-------- MATERIAL SHOWN

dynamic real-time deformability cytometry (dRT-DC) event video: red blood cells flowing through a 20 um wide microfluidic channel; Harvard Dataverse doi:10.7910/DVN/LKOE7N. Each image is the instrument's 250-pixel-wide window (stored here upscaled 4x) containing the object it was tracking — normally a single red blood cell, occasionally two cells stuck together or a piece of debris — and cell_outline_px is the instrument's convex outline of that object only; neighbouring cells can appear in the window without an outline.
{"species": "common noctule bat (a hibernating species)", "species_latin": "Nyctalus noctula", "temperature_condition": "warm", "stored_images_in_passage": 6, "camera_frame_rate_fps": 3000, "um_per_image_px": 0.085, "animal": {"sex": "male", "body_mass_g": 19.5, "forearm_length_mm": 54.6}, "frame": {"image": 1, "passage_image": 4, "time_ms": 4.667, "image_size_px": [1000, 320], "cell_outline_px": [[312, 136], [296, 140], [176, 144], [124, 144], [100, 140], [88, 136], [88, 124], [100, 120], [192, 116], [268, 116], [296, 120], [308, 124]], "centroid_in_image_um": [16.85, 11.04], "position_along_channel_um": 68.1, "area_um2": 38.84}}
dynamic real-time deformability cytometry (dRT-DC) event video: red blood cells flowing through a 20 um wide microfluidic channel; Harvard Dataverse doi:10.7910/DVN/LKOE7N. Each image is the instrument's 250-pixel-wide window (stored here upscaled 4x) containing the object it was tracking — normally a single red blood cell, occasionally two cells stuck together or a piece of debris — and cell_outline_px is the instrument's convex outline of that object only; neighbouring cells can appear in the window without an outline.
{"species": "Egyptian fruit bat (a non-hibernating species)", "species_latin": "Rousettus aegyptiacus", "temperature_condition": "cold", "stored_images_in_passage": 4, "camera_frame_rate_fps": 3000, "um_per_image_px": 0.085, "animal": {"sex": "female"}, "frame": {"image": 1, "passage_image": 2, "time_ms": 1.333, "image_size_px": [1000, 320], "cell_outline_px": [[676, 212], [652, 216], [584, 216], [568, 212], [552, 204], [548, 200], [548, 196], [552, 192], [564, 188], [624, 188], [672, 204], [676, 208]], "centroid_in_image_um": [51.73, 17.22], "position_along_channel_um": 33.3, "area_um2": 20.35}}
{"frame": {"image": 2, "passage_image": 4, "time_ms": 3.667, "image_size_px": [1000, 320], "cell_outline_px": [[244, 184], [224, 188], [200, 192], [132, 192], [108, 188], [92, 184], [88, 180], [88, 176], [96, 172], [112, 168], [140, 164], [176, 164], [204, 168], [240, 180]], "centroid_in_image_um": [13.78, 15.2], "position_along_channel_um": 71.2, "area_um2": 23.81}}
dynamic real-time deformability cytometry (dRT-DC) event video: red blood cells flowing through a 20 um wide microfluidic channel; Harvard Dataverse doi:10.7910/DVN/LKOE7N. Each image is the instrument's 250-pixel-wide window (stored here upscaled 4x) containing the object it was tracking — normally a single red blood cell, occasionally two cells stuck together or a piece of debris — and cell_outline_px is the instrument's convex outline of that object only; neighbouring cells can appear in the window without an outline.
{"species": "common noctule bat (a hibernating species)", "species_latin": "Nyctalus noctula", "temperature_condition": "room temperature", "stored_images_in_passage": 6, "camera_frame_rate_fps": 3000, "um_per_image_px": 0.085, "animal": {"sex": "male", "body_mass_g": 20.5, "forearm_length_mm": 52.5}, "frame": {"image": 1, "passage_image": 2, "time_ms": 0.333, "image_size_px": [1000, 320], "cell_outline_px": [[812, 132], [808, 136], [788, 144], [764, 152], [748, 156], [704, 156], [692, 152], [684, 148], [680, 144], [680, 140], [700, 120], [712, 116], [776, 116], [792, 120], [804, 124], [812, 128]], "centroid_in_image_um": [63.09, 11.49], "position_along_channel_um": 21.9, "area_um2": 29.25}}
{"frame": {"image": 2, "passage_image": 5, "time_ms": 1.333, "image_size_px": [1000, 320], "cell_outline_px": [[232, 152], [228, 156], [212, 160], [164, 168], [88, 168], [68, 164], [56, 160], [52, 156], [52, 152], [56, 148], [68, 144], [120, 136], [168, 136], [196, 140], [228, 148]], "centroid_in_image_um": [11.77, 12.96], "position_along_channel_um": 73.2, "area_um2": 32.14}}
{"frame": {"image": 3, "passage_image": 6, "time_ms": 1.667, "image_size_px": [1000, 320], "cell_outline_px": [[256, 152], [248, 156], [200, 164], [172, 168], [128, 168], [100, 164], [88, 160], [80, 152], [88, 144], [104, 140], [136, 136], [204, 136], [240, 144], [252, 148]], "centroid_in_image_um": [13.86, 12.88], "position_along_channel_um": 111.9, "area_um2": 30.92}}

----------------

● PROMPT
Copy every line of the material, please, keeping it exactly the same.

● SOLUTION BELOW
dynamic real-time deformability cytometry (dRT-DC) event video: red blood cells flowing through a 20 um wide microfluidic channel; Harvard Dataverse doi:10.7910/DVN/LKOE7N. Each image is the instrument's 250-pixel-wide window (stored here upscaled 4x) containing the object it was tracking — normally a single red blood cell, occasionally two cells stuck together or a piece of debris — and cell_outline_px is the instrument's convex outline of that object only; neighbouring cells can appear in the window without an outline.
{"species": "common noctule bat (a hibernating species)", "species_latin": "Nyctalus noctula", "temperature_condition": "warm", "stored_images_in_passage": 6, "camera_frame_rate_fps": 3000, "um_per_image_px": 0.085, "animal": {"sex": "male", "body_mass_g": 19.5, "forearm_length_mm": 54.6}, "frame": {"image": 1, "passage_image": 4, "time_ms": 4.667, "image_size_px": [1000, 320], "cell_outline_px": [[312, 136], [296, 140], [176, 144], [124, 144], [100, 140], [88, 136], [88, 124], [100, 120], [192, 116], [268, 116], [296, 120], [308, 124]], "centroid_in_image_um": [16.85, 11.04], "position_along_channel_um": 68.1, "area_um2": 38.84}}
dynamic real-time deformability cytometry (dRT-DC) event video: red blood cells flowing through a 20 um wide microfluidic channel; Harvard Dataverse doi:10.7910/DVN/LKOE7N. Each image is the instrument's 250-pixel-wide window (stored here upscaled 4x) containing the object it was tracking — normally a single red blood cell, occasionally two cells stuck together or a piece of debris — and cell_outline_px is the instrument's convex outline of that object only; neighbouring cells can appear in the window without an outline.
{"species": "Egyptian fruit bat (a non-hibernating species)", "species_latin": "Rousettus aegyptiacus", "temperature_condition": "cold", "stored_images_in_passage": 4, "camera_frame_rate_fps": 3000, "um_per_image_px": 0.085, "animal": {"sex": "female"}, "frame": {"image": 1, "passage_image": 2, "time_ms": 1.333, "image_size_px": [1000, 320], "cell_outline_px": [[676, 212], [652, 216], [584, 216], [568, 212], [552, 204], [548, 200], [548, 196], [552, 192], [564, 188], [624, 188], [672, 204], [676, 208]], "centroid_in_image_um": [51.73, 17.22], "position_along_channel_um": 33.3, "area_um2": 20.35}}
{"frame": {"image": 2, "passage_image": 4, "time_ms": 3.667, "image_size_px": [1000, 320], "cell_outline_px": [[244, 184], [224, 188], [200, 192], [132, 192], [108, 188], [92, 184], [88, 180], [88, 176], [96, 172], [112, 168], [140, 164], [176, 164], [204, 168], [240, 180]], "centroid_in_image_um": [13.78, 15.2], "position_along_channel_um": 71.2, "area_um2": 23.81}}
dynamic real-time deformability cytometry (dRT-DC) event video: red blood cells flowing through a 20 um wide microfluidic channel; Harvard Dataverse doi:10.7910/DVN/LKOE7N. Each image is the instrument's 250-pixel-wide window (stored here upscaled 4x) containing the object it was tracking — normally a single red blood cell, occasionally two cells stuck together or a piece of debris — and cell_outline_px is the instrument's convex outline of that object only; neighbouring cells can appear in the window without an outline.
{"species": "common noctule bat (a hibernating species)", "species_latin": "Nyctalus noctula", "temperature_condition": "room temperature", "stored_images_in_passage": 6, "camera_frame_rate_fps": 3000, "um_per_image_px": 0.085, "animal": {"sex": "male", "body_mass_g": 20.5, "forearm_length_mm": 52.5}, "frame": {"image": 1, "passage_image": 2, "time_ms": 0.333, "image_size_px": [1000, 320], "cell_outline_px": [[812, 132], [808, 136], [788, 144], [764, 152], [748, 156], [704, 156], [692, 152], [684, 148], [680, 144], [680, 140], [700, 120], [712, 116], [776, 116], [792, 120], [804, 124], [812, 128]], "centroid_in_image_um": [63.09, 11.49], "position_along_channel_um": 21.9, "area_um2": 29.25}}
{"frame": {"image": 2, "passage_image": 5, "time_ms": 1.333, "image_size_px": [1000, 320], "cell_outline_px": [[232, 152], [228, 156], [212, 160], [164, 168], [88, 168], [68, 164], [56, 160], [52, 156], [52, 152], [56, 148], [68, 144], [120, 136], [168, 136], [196, 140], [228, 148]], "centroid_in_image_um": [11.77, 12.96], "position_along_channel_um": 73.2, "area_um2": 32.14}}
{"frame": {"image": 3, "passage_image": 6, "time_ms": 1.667, "image_size_px": [1000, 320], "cell_outline_px": [[256, 152], [248, 156], [200, 164], [172, 168], [128, 168], [100, 164], [88, 160], [80, 152], [88, 144], [104, 140], [136, 136], [204, 136], [240, 144], [252, 148]], "centroid_in_image_um": [13.86, 12.88], "position_along_channel_um": 111.9, "area_um2": 30.92}}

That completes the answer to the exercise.